- Born: 13 August 1992 (age 34) Hampshire, England
- Education: LAMDA
- Years active: 2014–present

= Tom York (actor) =

British actor

Tom York (born 13 August 1992) is an English actor. He is known for his roles as Samuel "Sam" Carne in the BBC series Poldark (2017–2019) and Hero in the fantasy series Olympus (2015).

== Early life and education ==
York is from Hampshire. His family moved to the Netherlands when he was five, where he took acting classes at the AATG in the Hague. He graduated from London Academy of Music and Dramatic Art (LAMDA).

== Career ==
Before landing the leading role in fantasy TV series Olympus in 2015, York featured as the teenage version of one of the main cast in the first 2 episodes of the TV series Tyrant in 2014. After Olympus, in 2016 York appeared as Mike Maddox in Endeavour, as Mitch McCordell in Midsomer Murders, as Leo Richards in Death in Paradise, and as Zac Leeson in Agatha Raisin. In 2017 he was cast as Sam Carne in the BBC hit series Poldark.

→ Questions on the material
1. From the passage on Tom York, write out the section that begins at the words "- Born: 13 August" and stops after the words "series Olympus (2015).".
2. Using the passage on Tom York, decide whether each statement agrees with it: (a) York's family moved to the Netherlands when he was five. (b) York played Mitch McCordell in Death in Paradise. (c) York was cast as Sam Carne in 2015. Answer yes or no for each, and quote the deciding words.

→ Record extracts
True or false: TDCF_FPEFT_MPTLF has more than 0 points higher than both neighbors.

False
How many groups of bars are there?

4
...
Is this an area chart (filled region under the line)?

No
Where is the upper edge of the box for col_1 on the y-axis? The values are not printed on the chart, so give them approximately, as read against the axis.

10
...
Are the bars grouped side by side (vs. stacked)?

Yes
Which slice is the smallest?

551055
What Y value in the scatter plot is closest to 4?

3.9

→ Answers
1.
- Born: 13 August 1992 (age 34) Hampshire, England
- Education: LAMDA
- Years active: 2014–present

= Tom York (actor) =

British actor

Tom York (born 13 August 1992) is an English actor. He is known for his roles as Samuel "Sam" Carne in the BBC series Poldark (2017–2019) and Hero in the fantasy series Olympus (2015).

2.
(a) Yes: "His family moved to the Netherlands when he was five"
(b) No: "as Mitch McCordell in Midsomer Murders"
(c) No: "In 2017 he was cast as Sam Carne in the BBC hit series Poldark"